Afterwards, I attended a ceremony at which Nelson Mandela was going to give a bit back to society by presenting yours truly with an honorary degree. It was a marvellous moment as I received my degree from Little Miss Mandela, truly a legend in her own lifetime.
SIR ELTON JOHN
Now I hear that the brave firefighters, lovely, decent lads, are going on strike to try and stop this whole ghastly business of the government’s secret time-changes.
I pop into the local home furnishings store, march up to the bedding counter and ask for some Polos. They say they sell pillows, not Polos, and they show me one. ‘Well, I’ll never be able to fit something that size in my ear!’ I exclaim. What a bunch of proper Charlies!
Eventually, I locate some Polo mints at the sweet shop next door. ‘Do they come with batteries?’ I ask, but it turns out these are extra, like so many things these days. So blow me down if they haven’t even privatised Polo mints! I have no wish to bring personalities into it, that’s not my style, never has been, never will be, but I place the blame fairly and squarely on that smarmy, self-satisfied, grinning lickspittle Tony Blair.
TONY BENN
March 23rd
Buy new house.

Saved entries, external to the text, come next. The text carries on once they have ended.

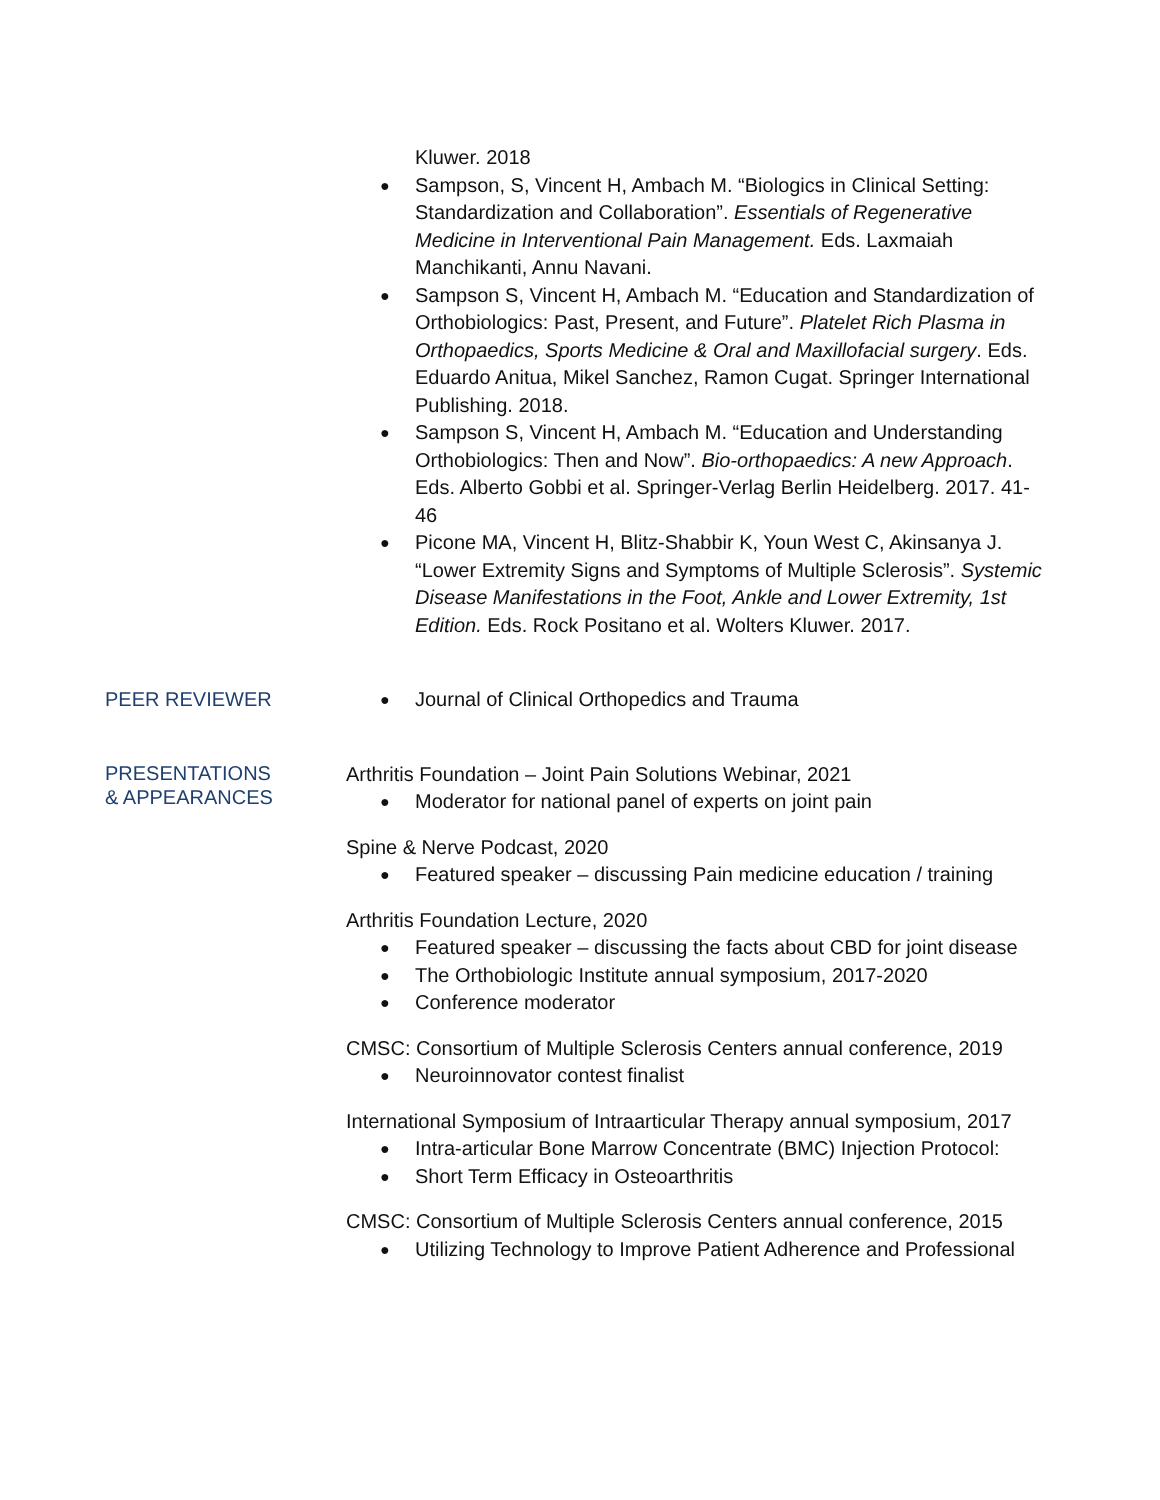Kluwer. 2018
● Sampson, S, Vincent H, Ambach M. “Biologics in Clinical Setting: Standardization and Collaboration”. Essentials of Regenerative Medicine in Interventional Pain Management. Eds. Laxmaiah Manchikanti, Annu Navani.
● Sampson S, Vincent H, Ambach M. “Education and Standardization of Orthobiologics: Past, Present, and Future”. Platelet Rich Plasma in Orthopaedics, Sports Medicine & Oral and Maxillofacial surgery. Eds. Eduardo Anitua, Mikel Sanchez, Ramon Cugat. Springer International Publishing. 2018.
● Sampson S, Vincent H, Ambach M. “Education and Understanding Orthobiologics: Then and Now”. Bio-orthopaedics: A new Approach. Eds. Alberto Gobbi et al. Springer-Verlag Berlin Heidelberg. 2017. 41-46
● Picone MA, Vincent H, Blitz-Shabbir K, Youn West C, Akinsanya J. “Lower Extremity Signs and Symptoms of Multiple Sclerosis”. Systemic Disease Manifestations in the Foot, Ankle and Lower Extremity, 1st Edition. Eds. Rock Positano et al. Wolters Kluwer. 2017.
PEER REVIEWER
● Journal of Clinical Orthopedics and Trauma
PRESENTATIONS
& APPEARANCES
Arthritis Foundation – Joint Pain Solutions Webinar, 2021
● Moderator for national panel of experts on joint pain
Spine & Nerve Podcast, 2020
● Featured speaker – discussing Pain medicine education / training
Arthritis Foundation Lecture, 2020
● Featured speaker – discussing the facts about CBD for joint disease
● The Orthobiologic Institute annual symposium, 2017-2020
● Conference moderator
CMSC: Consortium of Multiple Sclerosis Centers annual conference, 2019
● Neuroinnovator contest finalist
International Symposium of Intraarticular Therapy annual symposium, 2017
● Intra-articular Bone Marrow Concentrate (BMC) Injection Protocol:
● Short Term Efficacy in Osteoarthritis
CMSC: Consortium of Multiple Sclerosis Centers annual conference, 2015
● Utilizing Technology to Improve Patient Adherence and Professional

Find it’s in France. Fuckin drag. Have to sell it.
KEITH RICHARDS
March 24th
TO BERNARD BERENSON
My dear BB,
I must apologise, inter alia, for my tiresome silence. I have now emerged from les horreurs de la term, a pleasing respite, and one that allows me time to devote a generous portion of my thankfully not inconsiderable intellect to the service of this, our most deliciously civilised correspondence.
It was whilst walking round the Christ Church Meadow, and pondering on the complicated subtleties of St Augustine’s theological system, which I had long tried to take seriously, though to little avail (for St Augustine was, frankly, a second-rater, perhaps even a third-rater), that the undoubted truth came upon me that my erstwhile colleague A.L. Rowse is singularly ill-suited to the teaching or writing of history, being dwarfish and plebeian. There is neither breadth nor depth to him, and precious little width or height.
On my return to my study, I set in motion a plot to discredit the oikish Cornish charlatan. Creeping along the corridor on tip-toe, I eased open his door the merest half-inch, deftly placing an open bottle of black ink of the darkest hue on its uppermost surface before tip-toeing back down the corridor again. The entire operation was o’er in something less than a minute.